В этом контексте поверхностная критика сталинской системы со времен Хрущева должна рассматриваться с тех пор как бесконечный спор об экономических реформах, который всегда указывает только в направлении более сильного развития рыночных элементов и конкуренции. Но подлинные «рыночные» реформы были нейтрализованы за счет расширения интересов самого государственного капиталистического аппарата и его собственной динамики, которая тем временем развивалась. Из этого контекста становится ясно, что насильственный перенос советской государственно-капиталистической системы в уже промышленно развитые страны, такие как ГДР или Чехословакия, с самого начала был дисфункциональным и реакционным. Серьезный кризис всего Восточного блока как капитализма, так сказать, с ручным тормозом, должен развиваться неумолимо и, более того, может привести к серьезным социальным коллизиям. Через мировой рынок кризис восточного капитализма сливается с кризисом западного, который беспрепятственно движется к пропасти краха закона стоимости. Человечеству на Востоке и на Западе ничего не остается, как прекратить производство товаров или погибнуть вместе с этим способом производства.

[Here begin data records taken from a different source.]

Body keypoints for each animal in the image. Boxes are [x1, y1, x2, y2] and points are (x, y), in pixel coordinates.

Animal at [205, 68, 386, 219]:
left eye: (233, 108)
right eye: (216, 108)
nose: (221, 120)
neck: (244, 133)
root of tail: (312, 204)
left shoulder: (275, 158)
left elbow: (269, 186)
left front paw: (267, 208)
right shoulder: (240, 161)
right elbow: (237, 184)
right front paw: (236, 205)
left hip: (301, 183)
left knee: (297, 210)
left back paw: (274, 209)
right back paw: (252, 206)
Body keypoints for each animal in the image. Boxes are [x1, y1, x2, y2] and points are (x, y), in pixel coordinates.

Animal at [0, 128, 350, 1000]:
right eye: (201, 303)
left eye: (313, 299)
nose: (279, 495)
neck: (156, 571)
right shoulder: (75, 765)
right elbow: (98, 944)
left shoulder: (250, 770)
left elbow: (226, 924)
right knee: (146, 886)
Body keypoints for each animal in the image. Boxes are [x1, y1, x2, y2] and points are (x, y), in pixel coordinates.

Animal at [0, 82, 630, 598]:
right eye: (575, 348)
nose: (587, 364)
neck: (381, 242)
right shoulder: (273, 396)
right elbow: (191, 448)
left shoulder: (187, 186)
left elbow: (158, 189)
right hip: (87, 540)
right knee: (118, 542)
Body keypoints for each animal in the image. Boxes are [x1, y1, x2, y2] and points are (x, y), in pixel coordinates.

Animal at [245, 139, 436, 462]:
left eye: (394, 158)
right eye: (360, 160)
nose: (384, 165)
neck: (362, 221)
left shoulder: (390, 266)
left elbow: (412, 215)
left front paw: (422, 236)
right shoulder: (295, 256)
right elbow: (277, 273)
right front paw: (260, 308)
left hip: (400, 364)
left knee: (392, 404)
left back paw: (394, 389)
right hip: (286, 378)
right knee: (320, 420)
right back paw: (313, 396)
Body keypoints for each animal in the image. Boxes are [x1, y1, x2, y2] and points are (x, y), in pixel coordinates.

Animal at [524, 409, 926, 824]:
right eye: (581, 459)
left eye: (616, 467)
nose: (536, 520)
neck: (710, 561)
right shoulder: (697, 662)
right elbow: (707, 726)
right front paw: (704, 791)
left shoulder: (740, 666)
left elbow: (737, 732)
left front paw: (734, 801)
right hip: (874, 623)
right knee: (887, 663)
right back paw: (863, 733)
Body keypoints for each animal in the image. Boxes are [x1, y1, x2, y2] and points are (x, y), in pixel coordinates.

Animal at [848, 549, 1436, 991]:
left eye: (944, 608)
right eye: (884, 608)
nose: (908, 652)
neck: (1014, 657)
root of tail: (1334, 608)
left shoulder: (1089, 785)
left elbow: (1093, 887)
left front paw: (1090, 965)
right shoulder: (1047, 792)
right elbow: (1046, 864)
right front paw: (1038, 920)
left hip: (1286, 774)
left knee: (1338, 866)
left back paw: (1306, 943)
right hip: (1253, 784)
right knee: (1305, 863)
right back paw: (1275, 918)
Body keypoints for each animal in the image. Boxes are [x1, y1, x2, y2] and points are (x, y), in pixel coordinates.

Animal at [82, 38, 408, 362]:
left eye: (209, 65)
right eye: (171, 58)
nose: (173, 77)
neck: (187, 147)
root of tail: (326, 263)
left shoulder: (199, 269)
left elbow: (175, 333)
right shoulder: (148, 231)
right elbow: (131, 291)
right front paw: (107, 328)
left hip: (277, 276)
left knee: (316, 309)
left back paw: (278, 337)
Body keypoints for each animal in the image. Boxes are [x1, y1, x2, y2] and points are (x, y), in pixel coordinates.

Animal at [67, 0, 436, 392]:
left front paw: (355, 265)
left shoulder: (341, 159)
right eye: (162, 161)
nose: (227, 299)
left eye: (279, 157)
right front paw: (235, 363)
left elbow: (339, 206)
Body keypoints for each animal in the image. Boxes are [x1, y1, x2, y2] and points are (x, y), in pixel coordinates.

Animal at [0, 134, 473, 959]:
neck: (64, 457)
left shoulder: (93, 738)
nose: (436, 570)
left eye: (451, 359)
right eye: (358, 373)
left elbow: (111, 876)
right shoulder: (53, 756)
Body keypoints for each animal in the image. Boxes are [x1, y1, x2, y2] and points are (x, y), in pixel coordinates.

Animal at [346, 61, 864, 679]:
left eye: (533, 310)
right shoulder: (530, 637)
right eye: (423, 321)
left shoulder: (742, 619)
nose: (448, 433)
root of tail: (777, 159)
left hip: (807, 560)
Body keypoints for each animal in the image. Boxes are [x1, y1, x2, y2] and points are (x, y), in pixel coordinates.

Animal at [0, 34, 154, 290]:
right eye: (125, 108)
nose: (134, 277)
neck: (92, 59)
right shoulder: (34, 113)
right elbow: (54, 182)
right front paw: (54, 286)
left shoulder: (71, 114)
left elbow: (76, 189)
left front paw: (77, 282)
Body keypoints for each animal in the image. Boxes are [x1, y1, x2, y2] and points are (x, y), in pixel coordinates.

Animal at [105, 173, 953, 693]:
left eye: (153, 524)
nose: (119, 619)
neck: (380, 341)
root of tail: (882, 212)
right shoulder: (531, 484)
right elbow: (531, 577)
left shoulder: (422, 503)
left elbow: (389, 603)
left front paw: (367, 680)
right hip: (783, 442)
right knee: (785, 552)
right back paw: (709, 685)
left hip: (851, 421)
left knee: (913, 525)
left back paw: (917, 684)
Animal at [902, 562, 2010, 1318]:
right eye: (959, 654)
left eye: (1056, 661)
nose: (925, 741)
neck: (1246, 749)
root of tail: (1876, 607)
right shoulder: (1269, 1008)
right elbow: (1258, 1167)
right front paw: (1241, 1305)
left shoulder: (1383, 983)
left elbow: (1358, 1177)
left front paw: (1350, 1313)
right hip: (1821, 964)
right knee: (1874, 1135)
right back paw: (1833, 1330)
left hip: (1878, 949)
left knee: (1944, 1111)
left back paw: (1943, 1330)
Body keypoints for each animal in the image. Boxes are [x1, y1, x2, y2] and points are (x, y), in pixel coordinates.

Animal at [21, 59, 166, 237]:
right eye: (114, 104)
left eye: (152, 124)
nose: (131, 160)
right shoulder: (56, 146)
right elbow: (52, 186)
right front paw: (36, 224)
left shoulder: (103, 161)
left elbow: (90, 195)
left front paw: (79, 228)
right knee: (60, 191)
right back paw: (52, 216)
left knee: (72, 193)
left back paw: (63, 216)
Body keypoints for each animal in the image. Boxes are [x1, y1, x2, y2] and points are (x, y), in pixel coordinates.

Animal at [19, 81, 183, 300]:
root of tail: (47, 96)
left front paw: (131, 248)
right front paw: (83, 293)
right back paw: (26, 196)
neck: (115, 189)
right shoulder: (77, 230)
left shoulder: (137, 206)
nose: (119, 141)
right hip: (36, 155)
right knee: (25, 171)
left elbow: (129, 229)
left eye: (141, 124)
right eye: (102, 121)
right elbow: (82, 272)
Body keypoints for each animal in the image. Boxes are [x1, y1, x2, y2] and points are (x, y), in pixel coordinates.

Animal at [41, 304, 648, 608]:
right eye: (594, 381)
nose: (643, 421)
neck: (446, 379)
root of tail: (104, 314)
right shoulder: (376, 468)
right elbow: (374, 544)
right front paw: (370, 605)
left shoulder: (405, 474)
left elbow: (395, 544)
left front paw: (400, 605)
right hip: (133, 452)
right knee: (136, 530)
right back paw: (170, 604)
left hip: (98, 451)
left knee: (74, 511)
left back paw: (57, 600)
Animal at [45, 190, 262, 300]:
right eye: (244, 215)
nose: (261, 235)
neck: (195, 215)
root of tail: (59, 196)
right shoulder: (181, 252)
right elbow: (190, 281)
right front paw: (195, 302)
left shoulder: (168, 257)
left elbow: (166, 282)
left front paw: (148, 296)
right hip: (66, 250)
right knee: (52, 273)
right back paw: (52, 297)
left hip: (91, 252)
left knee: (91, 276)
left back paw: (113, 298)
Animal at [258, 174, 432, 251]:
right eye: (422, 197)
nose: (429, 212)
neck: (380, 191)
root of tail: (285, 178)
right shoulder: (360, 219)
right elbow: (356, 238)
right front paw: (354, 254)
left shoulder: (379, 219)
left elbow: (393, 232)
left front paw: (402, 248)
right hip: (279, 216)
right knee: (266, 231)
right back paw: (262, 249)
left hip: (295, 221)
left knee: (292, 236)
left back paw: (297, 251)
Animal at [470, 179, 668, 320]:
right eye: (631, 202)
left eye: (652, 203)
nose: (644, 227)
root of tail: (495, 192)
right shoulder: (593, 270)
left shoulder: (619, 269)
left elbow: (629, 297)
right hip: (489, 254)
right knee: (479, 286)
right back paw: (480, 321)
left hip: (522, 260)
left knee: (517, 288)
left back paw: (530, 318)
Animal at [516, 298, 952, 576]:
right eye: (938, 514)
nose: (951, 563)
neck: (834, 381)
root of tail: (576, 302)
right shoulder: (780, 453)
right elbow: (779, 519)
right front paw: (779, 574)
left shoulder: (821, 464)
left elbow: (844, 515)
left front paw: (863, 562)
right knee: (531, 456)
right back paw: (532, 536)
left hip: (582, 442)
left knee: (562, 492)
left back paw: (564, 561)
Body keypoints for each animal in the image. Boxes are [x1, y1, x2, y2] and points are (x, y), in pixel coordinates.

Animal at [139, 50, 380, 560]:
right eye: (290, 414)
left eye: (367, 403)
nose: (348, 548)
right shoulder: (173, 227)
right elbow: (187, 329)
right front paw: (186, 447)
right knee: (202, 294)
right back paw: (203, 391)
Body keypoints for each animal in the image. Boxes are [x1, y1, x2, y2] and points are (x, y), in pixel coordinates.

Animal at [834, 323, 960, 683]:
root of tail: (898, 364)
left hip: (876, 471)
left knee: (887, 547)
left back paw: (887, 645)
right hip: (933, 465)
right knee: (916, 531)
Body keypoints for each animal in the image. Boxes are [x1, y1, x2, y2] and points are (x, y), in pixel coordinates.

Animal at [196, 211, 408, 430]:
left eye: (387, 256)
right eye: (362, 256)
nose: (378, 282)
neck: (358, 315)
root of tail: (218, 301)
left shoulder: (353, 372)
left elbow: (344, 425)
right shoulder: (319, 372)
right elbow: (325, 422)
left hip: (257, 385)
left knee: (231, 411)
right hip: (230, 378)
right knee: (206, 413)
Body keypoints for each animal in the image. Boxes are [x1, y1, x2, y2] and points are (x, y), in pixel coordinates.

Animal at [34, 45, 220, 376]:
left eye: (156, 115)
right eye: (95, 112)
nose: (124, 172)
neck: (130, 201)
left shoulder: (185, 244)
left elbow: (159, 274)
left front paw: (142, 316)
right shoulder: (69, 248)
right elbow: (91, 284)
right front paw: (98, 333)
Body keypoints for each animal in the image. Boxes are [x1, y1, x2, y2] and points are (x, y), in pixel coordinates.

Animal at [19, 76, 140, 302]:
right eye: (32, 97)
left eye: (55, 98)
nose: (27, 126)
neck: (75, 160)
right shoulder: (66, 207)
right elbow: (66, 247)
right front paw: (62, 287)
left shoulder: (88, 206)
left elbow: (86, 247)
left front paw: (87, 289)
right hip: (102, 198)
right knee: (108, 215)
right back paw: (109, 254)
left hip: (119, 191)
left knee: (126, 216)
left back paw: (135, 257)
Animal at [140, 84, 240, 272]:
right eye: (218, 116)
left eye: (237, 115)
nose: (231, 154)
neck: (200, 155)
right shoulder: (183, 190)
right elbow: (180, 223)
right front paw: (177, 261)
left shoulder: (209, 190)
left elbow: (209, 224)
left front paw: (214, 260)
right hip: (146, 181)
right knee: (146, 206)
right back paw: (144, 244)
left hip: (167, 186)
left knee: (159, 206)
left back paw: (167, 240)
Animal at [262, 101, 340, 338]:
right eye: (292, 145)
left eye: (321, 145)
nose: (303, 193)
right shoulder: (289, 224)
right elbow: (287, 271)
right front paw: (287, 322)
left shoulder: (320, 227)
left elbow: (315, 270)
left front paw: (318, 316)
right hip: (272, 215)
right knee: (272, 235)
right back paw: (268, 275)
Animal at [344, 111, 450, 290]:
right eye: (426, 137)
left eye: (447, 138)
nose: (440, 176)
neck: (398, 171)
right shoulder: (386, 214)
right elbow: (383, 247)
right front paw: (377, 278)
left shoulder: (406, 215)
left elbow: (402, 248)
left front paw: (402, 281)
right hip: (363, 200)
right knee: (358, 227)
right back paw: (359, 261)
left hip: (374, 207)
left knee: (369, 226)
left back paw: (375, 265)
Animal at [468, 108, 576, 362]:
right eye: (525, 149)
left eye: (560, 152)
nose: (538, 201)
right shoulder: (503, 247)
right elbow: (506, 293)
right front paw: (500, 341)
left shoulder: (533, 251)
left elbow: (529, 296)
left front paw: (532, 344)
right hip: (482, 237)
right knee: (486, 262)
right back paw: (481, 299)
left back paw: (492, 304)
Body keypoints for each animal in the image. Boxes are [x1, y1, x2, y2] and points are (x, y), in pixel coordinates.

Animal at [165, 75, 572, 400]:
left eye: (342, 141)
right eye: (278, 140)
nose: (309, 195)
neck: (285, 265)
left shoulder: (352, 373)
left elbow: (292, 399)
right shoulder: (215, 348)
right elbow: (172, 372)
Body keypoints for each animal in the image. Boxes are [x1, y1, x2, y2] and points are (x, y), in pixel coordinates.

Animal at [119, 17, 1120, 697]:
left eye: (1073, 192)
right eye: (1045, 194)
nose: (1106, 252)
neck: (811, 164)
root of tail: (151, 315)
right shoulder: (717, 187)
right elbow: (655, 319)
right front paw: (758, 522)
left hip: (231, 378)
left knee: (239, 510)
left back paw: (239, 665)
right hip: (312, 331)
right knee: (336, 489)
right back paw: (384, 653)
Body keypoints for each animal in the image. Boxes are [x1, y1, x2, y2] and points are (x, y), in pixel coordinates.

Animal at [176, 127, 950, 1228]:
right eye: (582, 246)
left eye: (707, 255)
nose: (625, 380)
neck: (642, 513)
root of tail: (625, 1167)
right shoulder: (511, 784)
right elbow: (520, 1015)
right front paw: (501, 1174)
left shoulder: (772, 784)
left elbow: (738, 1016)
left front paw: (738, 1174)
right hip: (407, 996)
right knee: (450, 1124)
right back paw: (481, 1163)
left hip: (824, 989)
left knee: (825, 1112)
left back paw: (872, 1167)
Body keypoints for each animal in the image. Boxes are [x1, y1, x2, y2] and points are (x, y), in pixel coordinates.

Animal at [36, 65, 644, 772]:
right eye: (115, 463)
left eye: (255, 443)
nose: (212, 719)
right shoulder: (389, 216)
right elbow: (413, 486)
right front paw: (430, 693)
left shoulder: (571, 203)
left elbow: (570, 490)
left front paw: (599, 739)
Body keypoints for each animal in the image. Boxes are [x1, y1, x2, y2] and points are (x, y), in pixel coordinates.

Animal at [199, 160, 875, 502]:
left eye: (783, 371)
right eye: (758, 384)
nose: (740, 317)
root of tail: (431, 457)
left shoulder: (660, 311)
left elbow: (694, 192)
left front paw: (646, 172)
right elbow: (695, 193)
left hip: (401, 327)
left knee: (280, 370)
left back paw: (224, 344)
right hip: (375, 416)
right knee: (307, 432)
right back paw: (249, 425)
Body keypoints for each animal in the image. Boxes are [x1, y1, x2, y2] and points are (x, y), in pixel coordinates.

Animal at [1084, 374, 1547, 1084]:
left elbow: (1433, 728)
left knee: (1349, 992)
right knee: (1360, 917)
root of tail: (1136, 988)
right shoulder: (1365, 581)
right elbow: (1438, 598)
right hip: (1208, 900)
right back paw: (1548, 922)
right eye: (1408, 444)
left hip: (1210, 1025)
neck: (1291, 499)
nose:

Задачи революционной левой
Реальная борьба рабочего класса в нынешнем процессе кризиса и изменений в мировом капитализме, наконец, не имеет места в этом способе производства; они могут иметь перспективу только в том случае, если они сочетаются со стратегической ориентацией на переформулировку социалистической цели. Такая перспектива может быть развита революционными левыми только посредством критики регрессивной идеологии среднего класса, «критики производительных сил» и ее реакционных националистических или «регионалистских» политических последствий. Ибо уничтожение товарного производства возможно только на международном уровне через общеевропейскую социалистическую рабочую революцию. Отказ от всех узкоколейных реакционных «объединительных» фантазий националистических левых, с одной стороны, и переформулировка социалистической цели как критика старого рабочего движения и советского государственного капитализма, с другой, являются двумя сторонами такая же монета..
*Роберт Курц (1943-2012) был марксистским активистом и теоретиком. Автор среди прочих книг «Последние бои» («Голоса»).
Перевод: Маркос Баррейра на Блог Бойтемпо.
Первоначально опубликовано на Гемейнсаме Бейлаге, No. 1, 30 ноября 1984 г.